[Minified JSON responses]
Start of Block

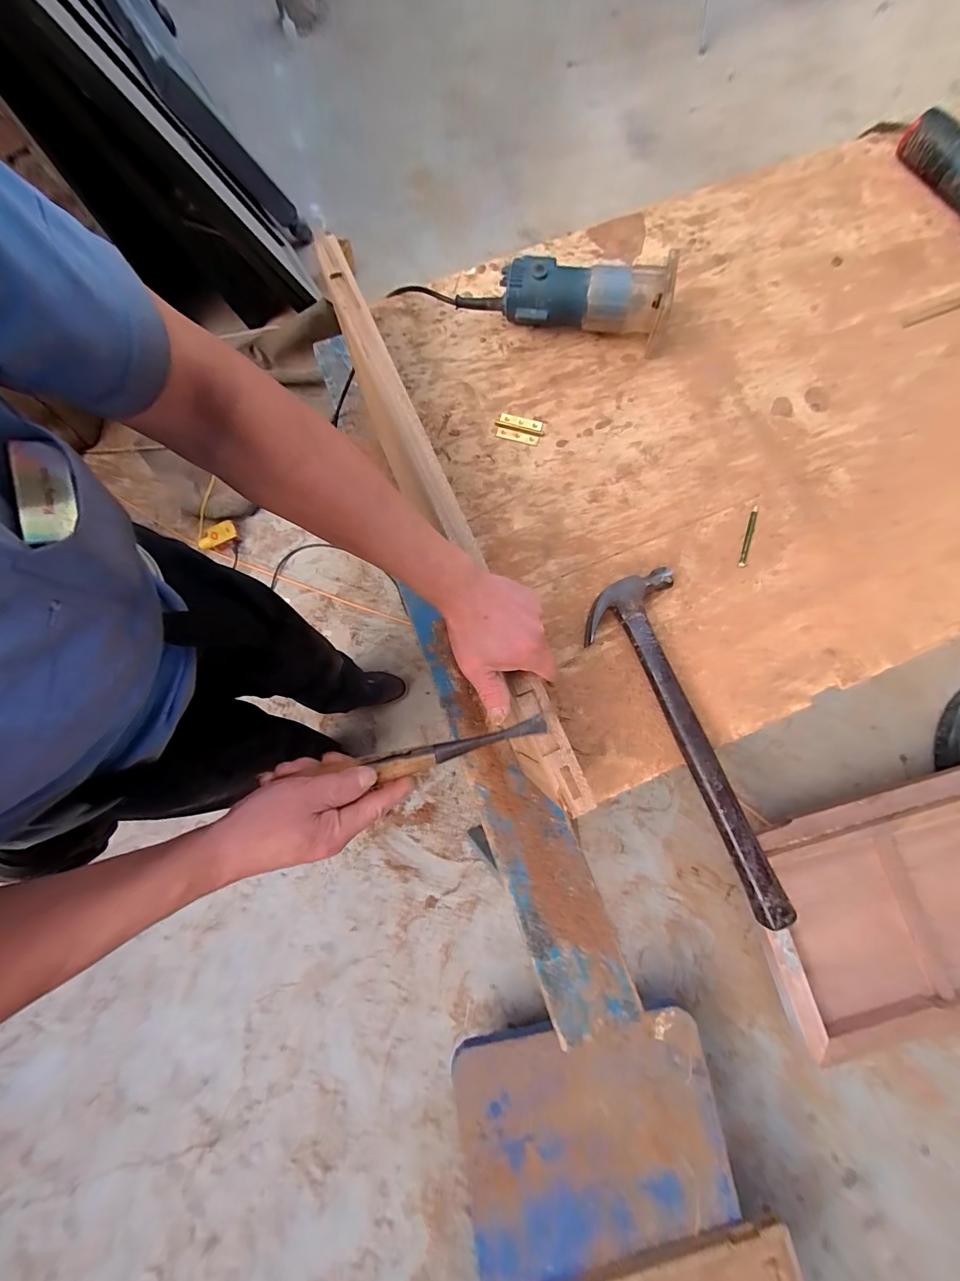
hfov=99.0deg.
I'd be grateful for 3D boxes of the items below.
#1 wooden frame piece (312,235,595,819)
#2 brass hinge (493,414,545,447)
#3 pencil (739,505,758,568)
[{"bbox_3d":[-0.052,-0.153,0.438,0.054,0.033,0.696,-22,80,-5],"label":"wooden frame piece"},{"bbox_3d":[0.055,-0.301,0.586,0.066,0.005,0.038,15,79,3],"label":"brass hinge"},{"bbox_3d":[0.362,-0.140,0.551,0.010,0.004,0.091,19,79,4],"label":"pencil"}]

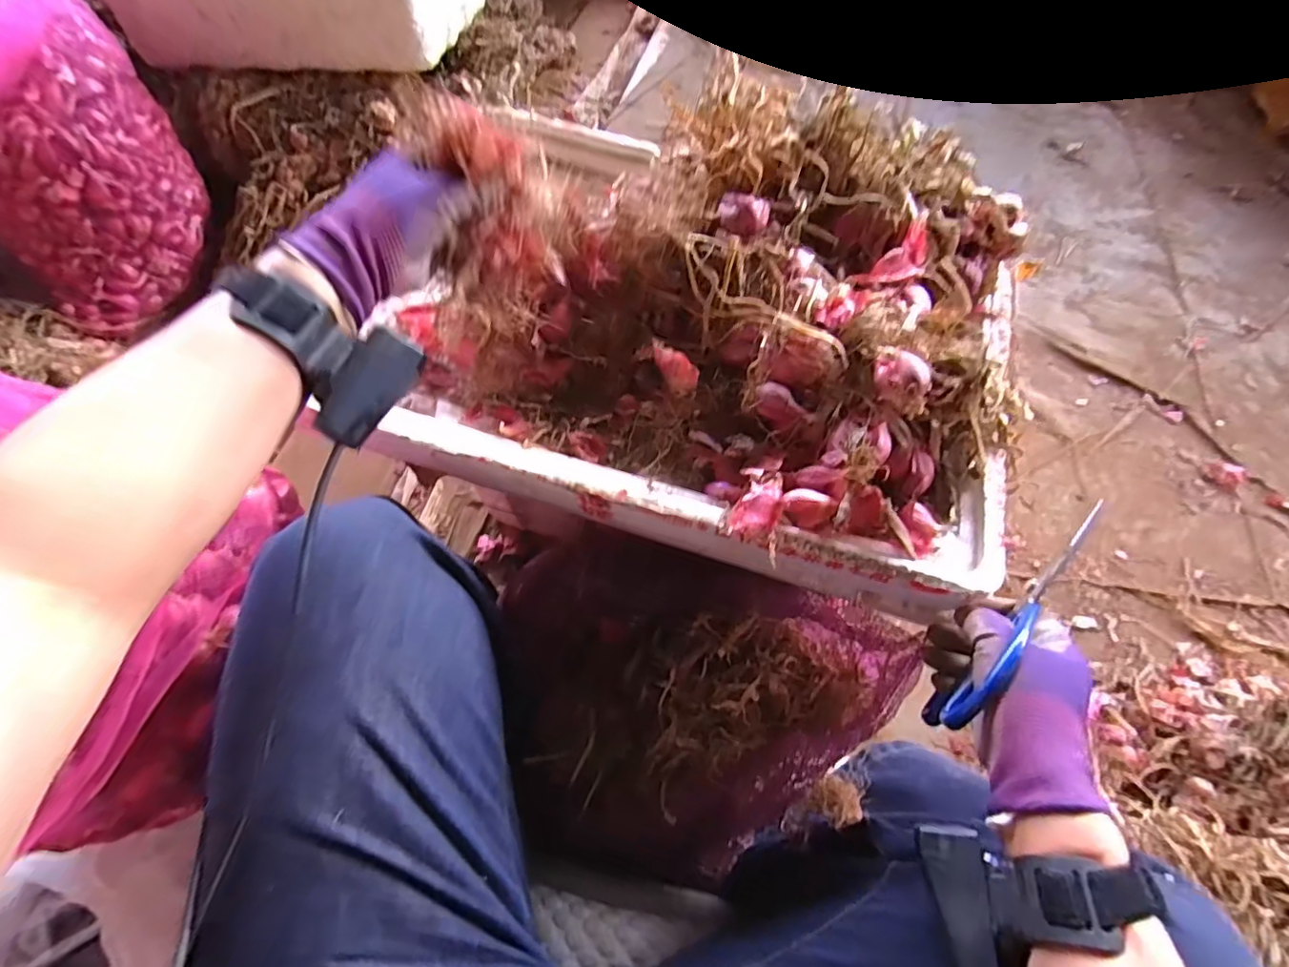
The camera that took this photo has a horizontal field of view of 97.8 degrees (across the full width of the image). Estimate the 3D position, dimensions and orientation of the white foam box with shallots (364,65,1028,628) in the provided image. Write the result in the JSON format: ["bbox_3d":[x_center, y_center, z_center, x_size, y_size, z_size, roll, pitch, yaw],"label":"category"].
[{"bbox_3d":[0.068,-0.139,0.430,0.448,0.175,0.342,14,65,7],"label":"white foam box with shallots"}]

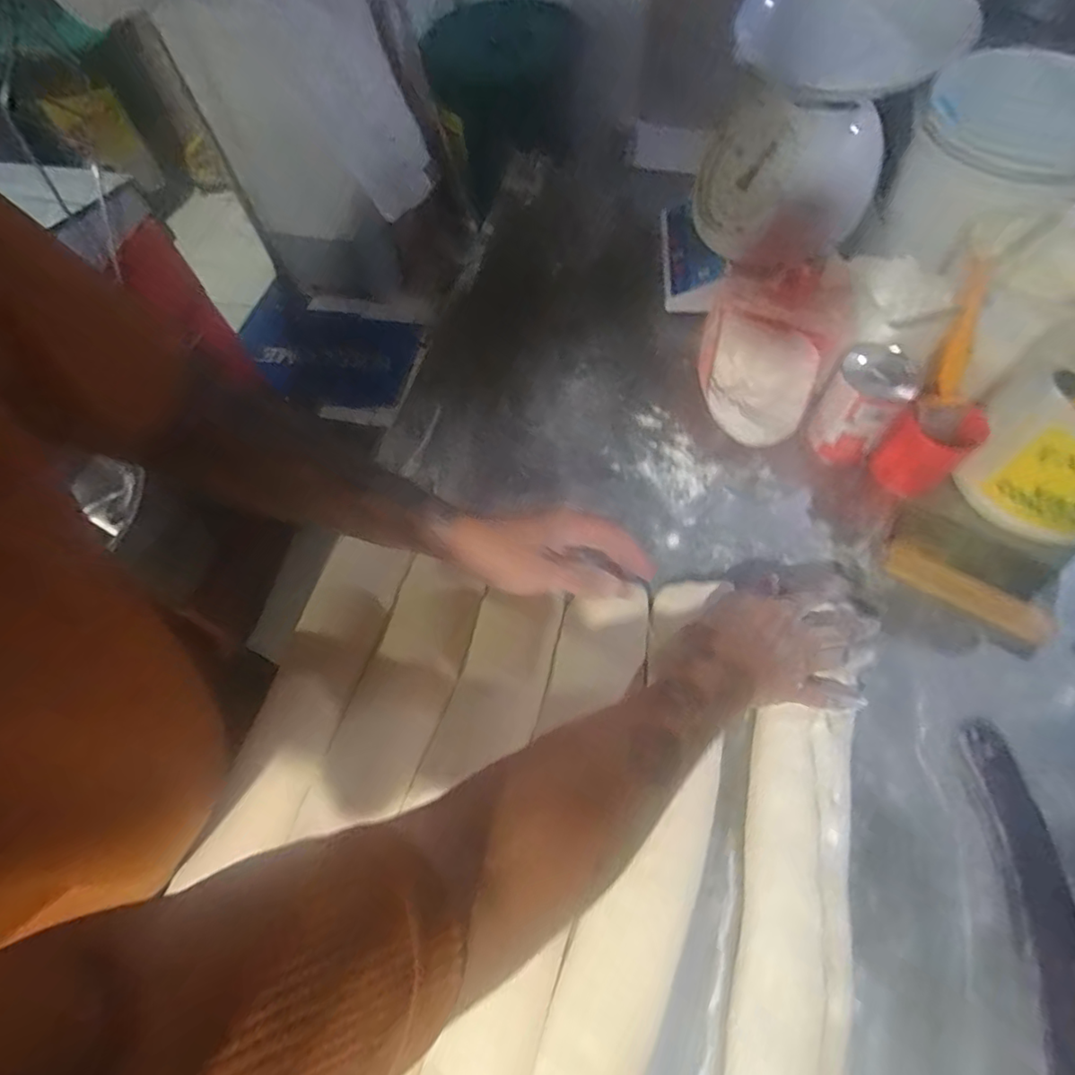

End of Block

* [YOUR GOAL]:
Retype the lines exactly. Begin at the one that holds "#1 wooden frame piece (312,235,595,819)", stop at the last line of the entries above, and drop the pictures.

* [EXERCISE OUTPUT]:
#1 wooden frame piece (312,235,595,819)
#2 brass hinge (493,414,545,447)
#3 pencil (739,505,758,568)
[{"bbox_3d":[-0.052,-0.153,0.438,0.054,0.033,0.696,-22,80,-5],"label":"wooden frame piece"},{"bbox_3d":[0.055,-0.301,0.586,0.066,0.005,0.038,15,79,3],"label":"brass hinge"},{"bbox_3d":[0.362,-0.140,0.551,0.010,0.004,0.091,19,79,4],"label":"pencil"}]

The camera that took this photo has a horizontal field of view of 97.8 degrees (across the full width of the image). Estimate the 3D position, dimensions and orientation of the white foam box with shallots (364,65,1028,628) in the provided image. Write the result in the JSON format: ["bbox_3d":[x_center, y_center, z_center, x_size, y_size, z_size, roll, pitch, yaw],"label":"category"].
[{"bbox_3d":[0.068,-0.139,0.430,0.448,0.175,0.342,14,65,7],"label":"white foam box with shallots"}]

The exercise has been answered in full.